"In most Arab countries, a majority of the population is under 30, and unemployment rates are exceptionally high for young workers, who are the most likely to rebel," economist Chris Lafakis of Moody's Analytics said in a report today, as masses gathered in Cairo's Liberation Square and Jordan's King Abdullah sacked the government amid mounting street protests. "In Egypt and Saudi Arabia, almost 90 per cent of unemployed workers are under 30," Mr. Lafakis said. "As evidence of the risk of revolution contagion, Syria's president has already signaled that he will push for more political reforms. The events in Egypt could also spark unrest in Sudan, a politically unstable country where demonstrations are already occurring and citizens have voted to partition the country."
I have been saying for years on this blog that two groups not often considered part of the classic definition of the proletariat, but in fact are, are women and youth.

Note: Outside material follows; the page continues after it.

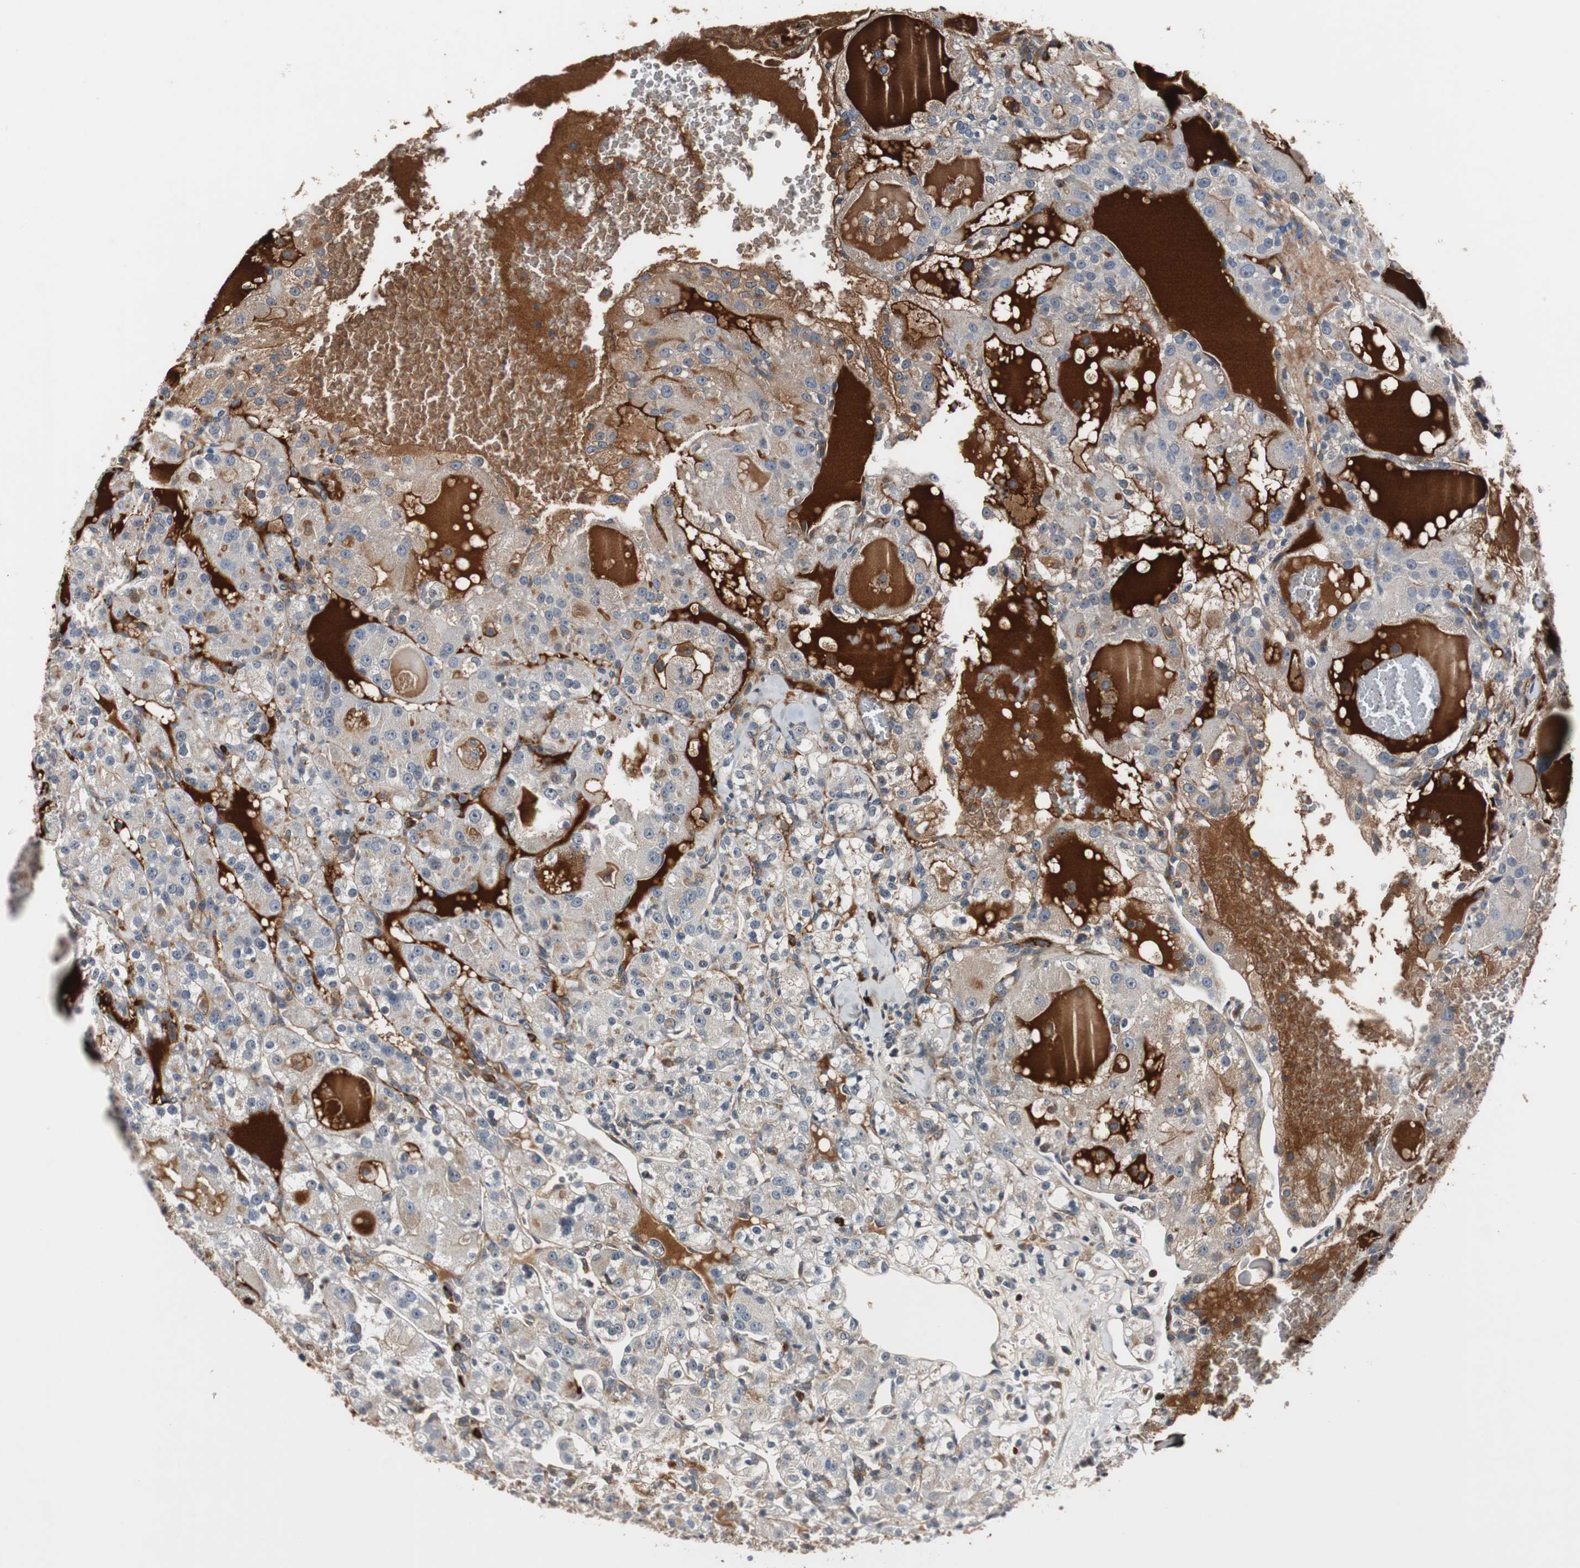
{"staining": {"intensity": "weak", "quantity": "25%-75%", "location": "cytoplasmic/membranous"}, "tissue": "renal cancer", "cell_type": "Tumor cells", "image_type": "cancer", "snomed": [{"axis": "morphology", "description": "Normal tissue, NOS"}, {"axis": "morphology", "description": "Adenocarcinoma, NOS"}, {"axis": "topography", "description": "Kidney"}], "caption": "Human renal adenocarcinoma stained with a brown dye demonstrates weak cytoplasmic/membranous positive expression in approximately 25%-75% of tumor cells.", "gene": "SORT1", "patient": {"sex": "male", "age": 61}}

Now we see with the revolt in Tunisia and now Egypt that unemployment and rising food prices have brought out both women and youth to demonstrate against the dictators who run their countries. In Europe and North America young people face democratic governments but the same crisis of capitalism, where the governments are now demanding austerity measures, cuts to public services, to pay for bailing out the capitalist corporations and banks.

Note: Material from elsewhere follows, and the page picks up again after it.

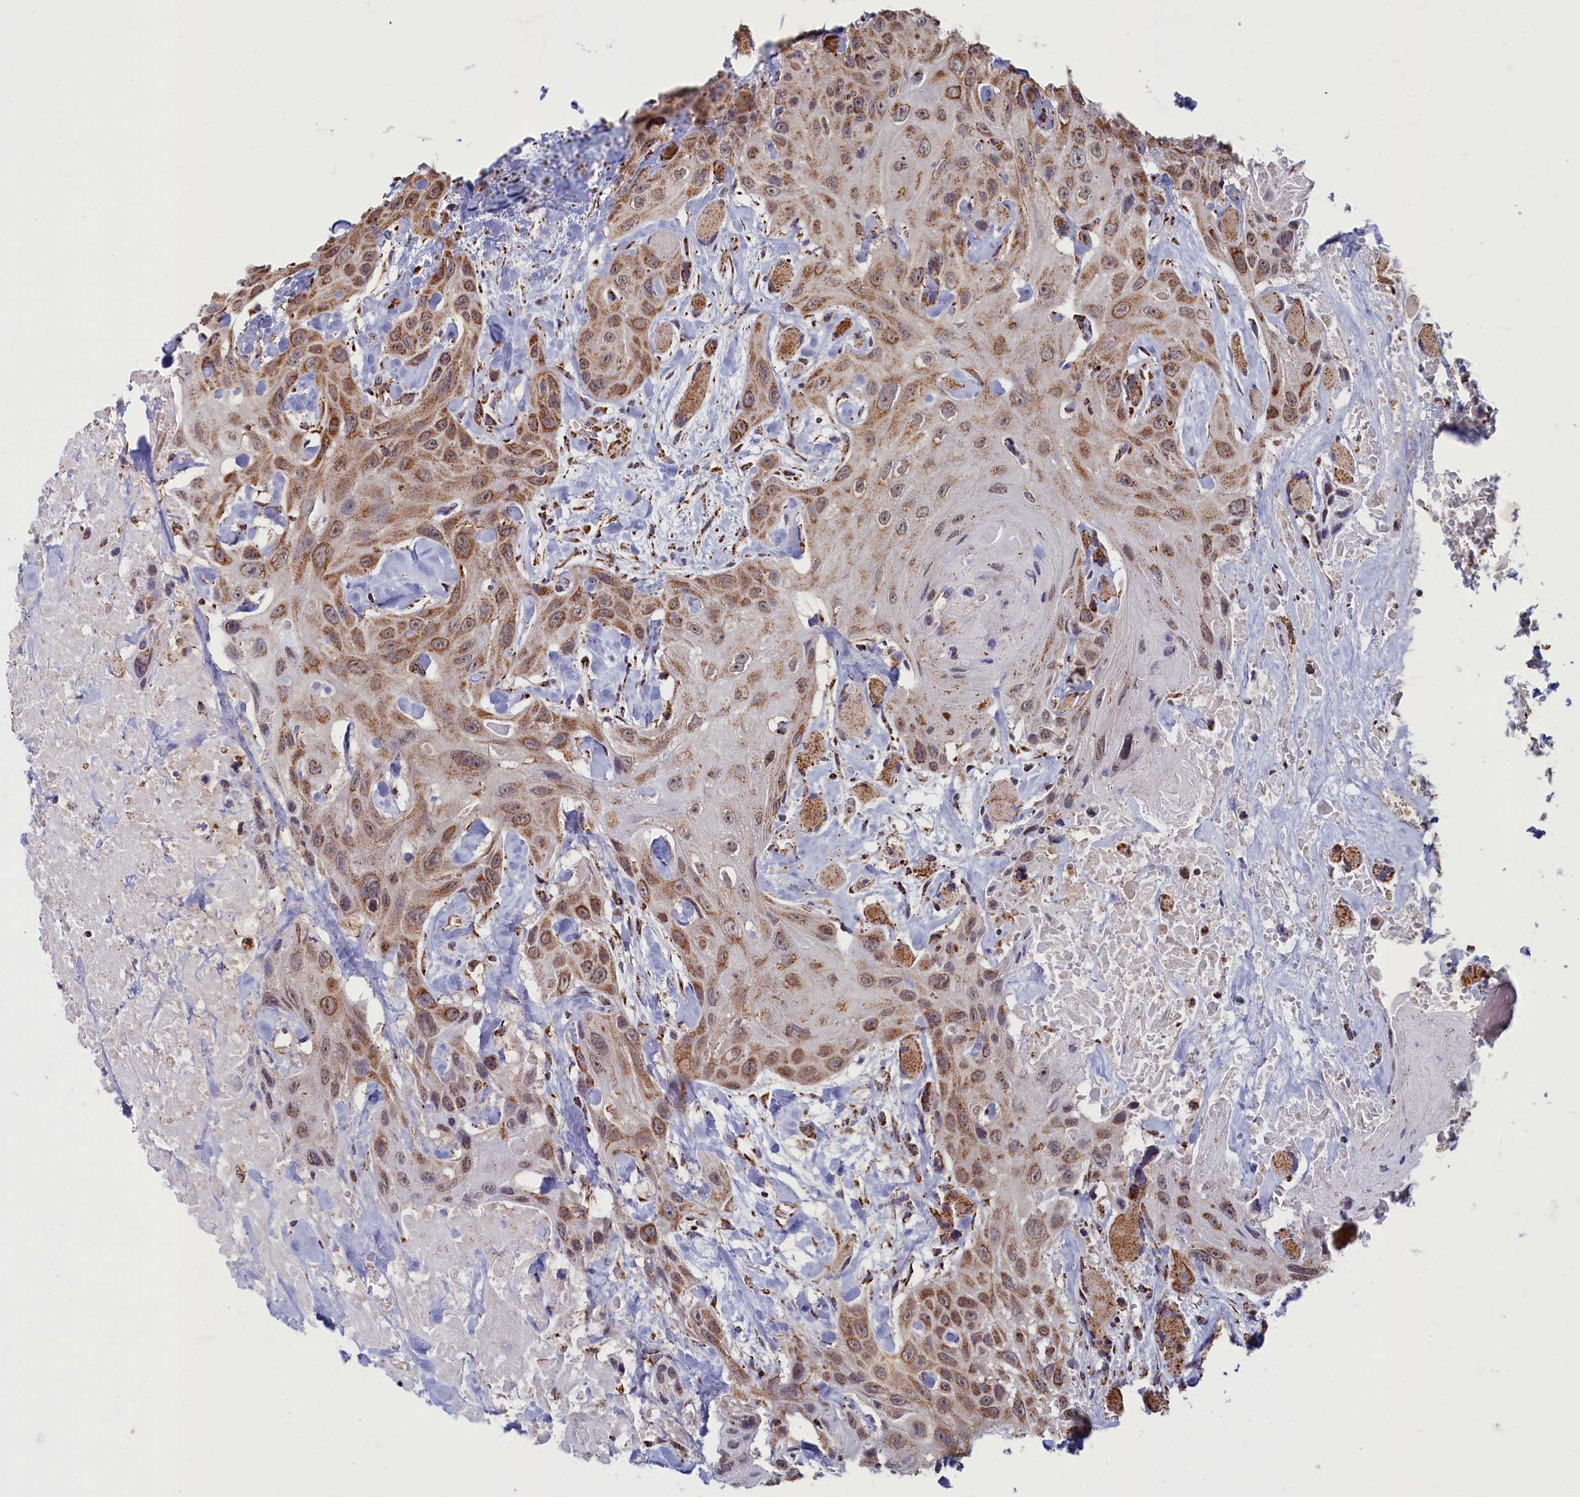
{"staining": {"intensity": "moderate", "quantity": ">75%", "location": "cytoplasmic/membranous"}, "tissue": "head and neck cancer", "cell_type": "Tumor cells", "image_type": "cancer", "snomed": [{"axis": "morphology", "description": "Squamous cell carcinoma, NOS"}, {"axis": "topography", "description": "Head-Neck"}], "caption": "Immunohistochemical staining of human head and neck cancer (squamous cell carcinoma) reveals medium levels of moderate cytoplasmic/membranous positivity in approximately >75% of tumor cells.", "gene": "SPR", "patient": {"sex": "male", "age": 81}}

'From sacking lollipop ladies and closing youth clubs to axing college grants and trebling tuition fees, this is a government at war with our young people and therefore at war with our future. It is betraying an entire generation,' said general secretary of the (British) University and College Union, Sally Hunt.
In Canada the youth unemployment rate is double the national average, and it is increasing not decreasing. The annual unemployment rate for youth in Canada is 14%.
And while more women are in the workforce than ever before they are older, not younger women.
Employment among women aged 25 and over increased in January (+55,000), with gains for both the 25 to 54 and 55 and over age groups.Over the past 12 months, however, employment growth for women was concentrated among those aged 55 and over.In the U.S. it is even higher and adds to further high unemployment stats amongst blacks and Hispanics.
Youth unemployment rates in all categories is an average of 18% in the United States, approaching Egyptian and Tunisian levels, but joblessness among young African-Americans and Hispanics are among the highest in the world. This poses a future political problem for the world’s richest nation.The US Department of Labor report in December 2010 broke out unemployment and participation rates into three categories: White unemployment is 8.5%, or below the national average of 9%; African-American is 15.8% and Hispanic at 13%.